Considering the potential of ‘variable geometry’ where groups of economies can agree on some arrangements ahead of others, Harbinson warns that the governments with most to gain from progress are most often those who are least able to reach agreement. In practice, many exceptions, exemptions and variable deadlines for various undertakings already create complex ‘variable geometry’.

Harbinson also notes the positive features of ‘critical mass’ type of agreement along the lines of the 1997 Agreement on Information Technology. A welcome feature of that approach is that the results are applied to all on a non-discriminatory basis, provided that the ‘critical mass’ threshold for the issue in question is met.

He suggests the answer might lie an ongoing sequence of permanent, manageable, non-comprehensive negotiations, with subjects linked together less formally than in the current ‘round’ format. In such a ‘repeated game’ environment, outcomes of a successive negotiations on separate issues could provide the prospect of an acceptable balance of perceived long-term gains compared to short-term sacrifices.

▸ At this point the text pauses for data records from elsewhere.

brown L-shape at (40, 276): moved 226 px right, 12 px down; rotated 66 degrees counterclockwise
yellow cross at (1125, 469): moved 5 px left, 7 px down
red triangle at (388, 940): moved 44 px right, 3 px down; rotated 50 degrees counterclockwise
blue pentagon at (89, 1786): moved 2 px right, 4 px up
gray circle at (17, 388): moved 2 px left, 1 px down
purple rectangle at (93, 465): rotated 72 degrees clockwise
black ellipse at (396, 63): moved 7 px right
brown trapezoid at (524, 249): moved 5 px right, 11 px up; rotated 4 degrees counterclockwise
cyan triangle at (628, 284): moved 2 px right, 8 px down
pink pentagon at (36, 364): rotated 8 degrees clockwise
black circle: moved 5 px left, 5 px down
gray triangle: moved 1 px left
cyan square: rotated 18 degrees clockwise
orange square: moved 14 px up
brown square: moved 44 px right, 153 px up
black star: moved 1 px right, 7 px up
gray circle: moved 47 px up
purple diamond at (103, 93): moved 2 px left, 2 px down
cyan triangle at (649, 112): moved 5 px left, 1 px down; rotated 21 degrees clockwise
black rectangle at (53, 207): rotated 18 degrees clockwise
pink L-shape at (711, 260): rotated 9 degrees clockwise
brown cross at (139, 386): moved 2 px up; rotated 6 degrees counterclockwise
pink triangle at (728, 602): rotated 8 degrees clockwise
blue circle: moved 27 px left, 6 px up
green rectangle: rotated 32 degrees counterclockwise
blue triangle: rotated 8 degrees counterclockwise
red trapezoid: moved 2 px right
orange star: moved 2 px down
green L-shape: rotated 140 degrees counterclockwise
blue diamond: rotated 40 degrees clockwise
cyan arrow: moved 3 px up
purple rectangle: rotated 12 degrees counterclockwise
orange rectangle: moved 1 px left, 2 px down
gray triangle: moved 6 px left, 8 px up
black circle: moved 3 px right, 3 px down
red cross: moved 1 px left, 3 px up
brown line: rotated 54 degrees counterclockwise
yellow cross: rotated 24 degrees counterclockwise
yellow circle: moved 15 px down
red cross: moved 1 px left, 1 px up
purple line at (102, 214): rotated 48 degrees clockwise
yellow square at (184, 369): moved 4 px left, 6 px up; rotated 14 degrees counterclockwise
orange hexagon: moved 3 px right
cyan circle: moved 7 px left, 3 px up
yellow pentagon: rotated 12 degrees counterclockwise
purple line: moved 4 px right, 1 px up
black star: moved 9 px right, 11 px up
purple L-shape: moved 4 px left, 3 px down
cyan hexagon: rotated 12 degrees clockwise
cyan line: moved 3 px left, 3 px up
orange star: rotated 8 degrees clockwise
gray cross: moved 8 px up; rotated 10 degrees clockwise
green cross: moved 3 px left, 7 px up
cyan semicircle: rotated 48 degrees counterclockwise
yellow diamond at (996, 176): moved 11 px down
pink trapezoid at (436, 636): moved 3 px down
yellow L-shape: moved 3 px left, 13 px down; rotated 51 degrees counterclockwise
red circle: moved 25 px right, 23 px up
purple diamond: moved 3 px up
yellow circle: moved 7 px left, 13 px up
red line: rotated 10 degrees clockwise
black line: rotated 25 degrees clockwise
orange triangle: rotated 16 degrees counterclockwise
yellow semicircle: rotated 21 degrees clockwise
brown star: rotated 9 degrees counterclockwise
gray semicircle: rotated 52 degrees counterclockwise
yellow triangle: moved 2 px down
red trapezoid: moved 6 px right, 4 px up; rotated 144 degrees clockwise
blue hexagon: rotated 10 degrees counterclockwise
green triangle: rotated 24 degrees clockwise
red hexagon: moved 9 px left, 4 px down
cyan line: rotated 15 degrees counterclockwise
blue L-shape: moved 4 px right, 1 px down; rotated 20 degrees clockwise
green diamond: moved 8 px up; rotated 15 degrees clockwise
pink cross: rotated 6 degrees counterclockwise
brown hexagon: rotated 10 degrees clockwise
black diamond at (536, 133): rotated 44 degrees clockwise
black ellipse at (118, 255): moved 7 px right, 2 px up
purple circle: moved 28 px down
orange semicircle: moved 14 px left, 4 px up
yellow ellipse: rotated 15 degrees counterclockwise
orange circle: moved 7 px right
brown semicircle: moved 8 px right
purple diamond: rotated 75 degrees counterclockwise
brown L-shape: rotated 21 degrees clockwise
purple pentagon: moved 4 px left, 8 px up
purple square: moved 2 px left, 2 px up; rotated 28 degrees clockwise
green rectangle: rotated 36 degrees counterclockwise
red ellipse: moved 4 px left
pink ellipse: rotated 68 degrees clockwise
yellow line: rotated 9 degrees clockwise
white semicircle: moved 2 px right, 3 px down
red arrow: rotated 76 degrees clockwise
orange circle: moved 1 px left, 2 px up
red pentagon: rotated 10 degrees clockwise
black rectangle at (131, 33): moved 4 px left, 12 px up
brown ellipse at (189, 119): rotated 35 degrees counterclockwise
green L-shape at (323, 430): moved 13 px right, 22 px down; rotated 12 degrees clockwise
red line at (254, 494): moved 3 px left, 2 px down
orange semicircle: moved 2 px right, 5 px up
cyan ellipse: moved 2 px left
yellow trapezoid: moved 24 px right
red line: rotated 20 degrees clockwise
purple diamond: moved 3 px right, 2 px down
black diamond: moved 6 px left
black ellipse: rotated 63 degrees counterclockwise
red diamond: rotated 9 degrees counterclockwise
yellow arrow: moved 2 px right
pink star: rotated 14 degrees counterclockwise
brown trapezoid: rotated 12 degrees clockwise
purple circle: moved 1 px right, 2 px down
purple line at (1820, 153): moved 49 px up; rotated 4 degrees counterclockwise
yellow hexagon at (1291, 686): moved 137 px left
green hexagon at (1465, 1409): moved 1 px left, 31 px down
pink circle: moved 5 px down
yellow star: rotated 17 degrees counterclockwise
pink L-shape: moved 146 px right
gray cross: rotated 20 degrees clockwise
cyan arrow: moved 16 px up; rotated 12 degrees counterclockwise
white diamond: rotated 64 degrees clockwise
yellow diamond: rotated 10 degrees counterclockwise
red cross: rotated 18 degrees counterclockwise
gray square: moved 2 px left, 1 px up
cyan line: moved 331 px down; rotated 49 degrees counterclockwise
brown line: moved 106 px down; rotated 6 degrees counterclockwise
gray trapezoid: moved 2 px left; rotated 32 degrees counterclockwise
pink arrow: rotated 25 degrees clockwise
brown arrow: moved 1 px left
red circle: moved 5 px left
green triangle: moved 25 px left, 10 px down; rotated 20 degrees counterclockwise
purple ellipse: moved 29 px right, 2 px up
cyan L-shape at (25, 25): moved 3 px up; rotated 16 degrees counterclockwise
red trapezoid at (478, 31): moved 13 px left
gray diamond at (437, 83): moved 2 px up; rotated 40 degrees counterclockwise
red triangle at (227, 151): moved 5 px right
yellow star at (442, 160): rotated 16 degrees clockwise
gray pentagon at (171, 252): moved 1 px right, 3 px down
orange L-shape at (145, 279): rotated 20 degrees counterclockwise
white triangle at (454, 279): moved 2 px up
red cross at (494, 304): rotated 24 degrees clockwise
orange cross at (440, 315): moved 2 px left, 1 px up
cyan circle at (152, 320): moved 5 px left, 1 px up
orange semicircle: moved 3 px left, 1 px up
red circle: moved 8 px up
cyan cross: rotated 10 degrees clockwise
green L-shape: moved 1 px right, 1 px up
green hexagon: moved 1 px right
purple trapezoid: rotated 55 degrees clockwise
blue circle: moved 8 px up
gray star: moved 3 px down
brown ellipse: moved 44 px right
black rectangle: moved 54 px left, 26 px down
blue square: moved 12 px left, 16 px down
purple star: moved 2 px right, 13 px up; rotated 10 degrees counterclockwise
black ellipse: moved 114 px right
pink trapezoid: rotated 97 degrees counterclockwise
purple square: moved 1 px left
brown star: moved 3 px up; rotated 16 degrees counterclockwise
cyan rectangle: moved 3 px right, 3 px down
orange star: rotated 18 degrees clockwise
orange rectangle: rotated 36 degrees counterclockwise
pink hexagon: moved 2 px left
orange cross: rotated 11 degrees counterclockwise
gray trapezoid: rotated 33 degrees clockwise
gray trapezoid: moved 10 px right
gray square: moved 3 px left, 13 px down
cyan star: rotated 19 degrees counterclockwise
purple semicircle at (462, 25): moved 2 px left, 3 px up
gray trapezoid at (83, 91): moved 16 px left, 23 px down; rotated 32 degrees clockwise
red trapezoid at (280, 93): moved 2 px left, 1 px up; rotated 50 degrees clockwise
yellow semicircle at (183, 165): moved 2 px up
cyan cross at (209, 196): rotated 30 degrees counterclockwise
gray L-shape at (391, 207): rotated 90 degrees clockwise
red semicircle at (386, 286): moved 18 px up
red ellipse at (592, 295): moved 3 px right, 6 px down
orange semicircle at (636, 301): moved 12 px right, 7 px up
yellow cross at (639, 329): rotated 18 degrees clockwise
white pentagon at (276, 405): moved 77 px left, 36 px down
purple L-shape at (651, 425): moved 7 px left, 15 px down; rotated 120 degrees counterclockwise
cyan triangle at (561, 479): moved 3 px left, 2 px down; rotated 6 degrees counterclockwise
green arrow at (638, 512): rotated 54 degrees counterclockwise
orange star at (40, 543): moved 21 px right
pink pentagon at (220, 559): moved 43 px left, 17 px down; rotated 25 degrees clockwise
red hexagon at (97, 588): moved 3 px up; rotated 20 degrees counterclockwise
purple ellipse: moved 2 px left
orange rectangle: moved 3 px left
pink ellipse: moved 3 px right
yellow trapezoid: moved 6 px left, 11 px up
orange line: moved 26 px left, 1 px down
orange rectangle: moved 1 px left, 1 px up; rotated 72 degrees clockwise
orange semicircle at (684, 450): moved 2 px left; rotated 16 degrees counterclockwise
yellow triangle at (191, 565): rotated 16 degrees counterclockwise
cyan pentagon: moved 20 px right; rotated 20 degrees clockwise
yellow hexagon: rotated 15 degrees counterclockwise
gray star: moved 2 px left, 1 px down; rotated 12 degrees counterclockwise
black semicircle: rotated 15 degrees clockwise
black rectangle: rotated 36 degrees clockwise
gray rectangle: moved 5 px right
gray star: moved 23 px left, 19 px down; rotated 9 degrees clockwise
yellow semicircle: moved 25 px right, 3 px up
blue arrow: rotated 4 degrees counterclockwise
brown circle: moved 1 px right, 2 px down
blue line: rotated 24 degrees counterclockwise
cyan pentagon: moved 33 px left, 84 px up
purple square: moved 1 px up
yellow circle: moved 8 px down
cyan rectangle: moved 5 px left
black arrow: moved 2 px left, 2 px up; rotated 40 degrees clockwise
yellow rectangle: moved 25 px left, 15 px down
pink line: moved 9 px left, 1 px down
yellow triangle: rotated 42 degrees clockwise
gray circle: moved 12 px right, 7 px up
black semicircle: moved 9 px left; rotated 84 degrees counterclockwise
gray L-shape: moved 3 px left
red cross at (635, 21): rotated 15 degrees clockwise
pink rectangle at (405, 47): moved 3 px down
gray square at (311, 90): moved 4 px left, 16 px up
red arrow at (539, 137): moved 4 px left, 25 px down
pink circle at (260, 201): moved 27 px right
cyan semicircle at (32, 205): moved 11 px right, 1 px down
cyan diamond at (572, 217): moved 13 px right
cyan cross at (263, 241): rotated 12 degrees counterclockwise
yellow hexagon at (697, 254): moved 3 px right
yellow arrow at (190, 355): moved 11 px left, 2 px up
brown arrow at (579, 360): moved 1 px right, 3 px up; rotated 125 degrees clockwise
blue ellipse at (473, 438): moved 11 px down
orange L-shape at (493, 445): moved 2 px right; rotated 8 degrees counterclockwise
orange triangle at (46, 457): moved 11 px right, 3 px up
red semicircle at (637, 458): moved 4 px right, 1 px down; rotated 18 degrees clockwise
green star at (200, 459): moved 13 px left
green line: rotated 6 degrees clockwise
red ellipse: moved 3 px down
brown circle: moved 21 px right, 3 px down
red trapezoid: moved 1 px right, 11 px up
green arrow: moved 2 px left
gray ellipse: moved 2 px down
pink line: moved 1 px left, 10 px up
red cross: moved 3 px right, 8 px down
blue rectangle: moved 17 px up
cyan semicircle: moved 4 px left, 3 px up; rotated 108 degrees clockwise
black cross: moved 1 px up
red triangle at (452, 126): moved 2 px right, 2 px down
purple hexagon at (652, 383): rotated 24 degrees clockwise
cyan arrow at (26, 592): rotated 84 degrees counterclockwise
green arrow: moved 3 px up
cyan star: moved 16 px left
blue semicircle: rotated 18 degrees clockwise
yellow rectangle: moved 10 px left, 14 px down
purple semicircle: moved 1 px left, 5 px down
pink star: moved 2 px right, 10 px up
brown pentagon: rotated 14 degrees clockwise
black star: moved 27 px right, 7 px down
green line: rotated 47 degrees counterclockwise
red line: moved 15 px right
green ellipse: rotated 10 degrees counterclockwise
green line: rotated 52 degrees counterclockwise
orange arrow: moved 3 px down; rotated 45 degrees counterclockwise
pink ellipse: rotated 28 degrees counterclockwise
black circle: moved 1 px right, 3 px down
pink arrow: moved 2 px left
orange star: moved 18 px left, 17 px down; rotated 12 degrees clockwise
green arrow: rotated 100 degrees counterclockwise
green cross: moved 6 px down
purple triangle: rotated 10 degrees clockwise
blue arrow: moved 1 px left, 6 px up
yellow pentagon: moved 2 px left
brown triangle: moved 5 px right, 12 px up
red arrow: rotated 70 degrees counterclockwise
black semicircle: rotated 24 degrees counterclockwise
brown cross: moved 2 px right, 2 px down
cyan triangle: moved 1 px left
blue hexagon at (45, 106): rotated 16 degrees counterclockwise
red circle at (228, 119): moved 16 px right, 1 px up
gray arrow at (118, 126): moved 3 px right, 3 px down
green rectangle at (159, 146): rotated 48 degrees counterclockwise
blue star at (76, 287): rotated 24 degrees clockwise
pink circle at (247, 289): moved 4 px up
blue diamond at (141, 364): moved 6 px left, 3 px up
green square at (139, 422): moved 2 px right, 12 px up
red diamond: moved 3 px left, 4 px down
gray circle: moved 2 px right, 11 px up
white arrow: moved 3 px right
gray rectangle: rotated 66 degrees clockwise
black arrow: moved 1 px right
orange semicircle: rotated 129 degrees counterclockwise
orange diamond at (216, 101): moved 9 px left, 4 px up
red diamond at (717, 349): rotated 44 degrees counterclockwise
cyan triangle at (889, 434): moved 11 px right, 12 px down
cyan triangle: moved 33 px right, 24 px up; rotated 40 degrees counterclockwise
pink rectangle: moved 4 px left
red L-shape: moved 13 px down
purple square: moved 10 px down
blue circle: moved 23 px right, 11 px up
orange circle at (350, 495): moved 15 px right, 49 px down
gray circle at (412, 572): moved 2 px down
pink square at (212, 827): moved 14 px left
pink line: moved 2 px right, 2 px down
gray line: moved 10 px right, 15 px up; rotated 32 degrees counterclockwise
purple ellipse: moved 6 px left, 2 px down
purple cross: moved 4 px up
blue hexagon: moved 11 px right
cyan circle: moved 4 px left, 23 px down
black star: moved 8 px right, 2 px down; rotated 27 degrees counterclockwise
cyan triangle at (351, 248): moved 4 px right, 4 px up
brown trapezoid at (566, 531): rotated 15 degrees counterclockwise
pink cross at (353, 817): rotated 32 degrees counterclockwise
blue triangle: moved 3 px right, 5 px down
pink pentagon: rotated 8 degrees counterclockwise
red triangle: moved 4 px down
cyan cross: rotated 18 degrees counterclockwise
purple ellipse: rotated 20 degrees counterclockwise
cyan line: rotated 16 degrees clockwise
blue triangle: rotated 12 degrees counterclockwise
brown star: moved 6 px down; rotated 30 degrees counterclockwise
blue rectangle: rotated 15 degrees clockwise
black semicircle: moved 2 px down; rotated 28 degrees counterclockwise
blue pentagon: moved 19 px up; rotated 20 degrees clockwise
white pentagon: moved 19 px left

The complexity of the challenges facing the WTO could actually be eased by an option that Harbinson does not consider. Harbinson draws attention to the potential value of facilitating trade by reducing the many logistic and administrative problems of moving products across borders and notes that dealing with such matters is a positive-sum game. However, he does not follow up by saying that such trade facilitation need not be negotiated. Moreover, the many opportunities to facilitate trade do not need to be dealt with at the same time – there is no need for package deals when solving positive-sum games.

Indeed, negotiations are not all that relevant to substantive progress on facilitation. For example, easier movement of business people cannot be achieved by negotiating statements of good intentions. Real progress needs patient work and resources to set up compatible information technology to allow such movement of people consistent with obvious security requirements.

APEC’s voluntary process of cooperation on this issue and many others, such as improving customs procedures, are already saving billions of dollars per year for Asia Pacific economies. As I have discussed in an earlier posting, this example can be followed by any other interested governments.

The G20, a new global voluntary process, could not only turn its attention to seizing such opportunities for mutual benefit, but its leaders could also help mobilise the financial resources needed for build the capacity needed to adopt practical arrangement to reduce the cost and risks of international commerce.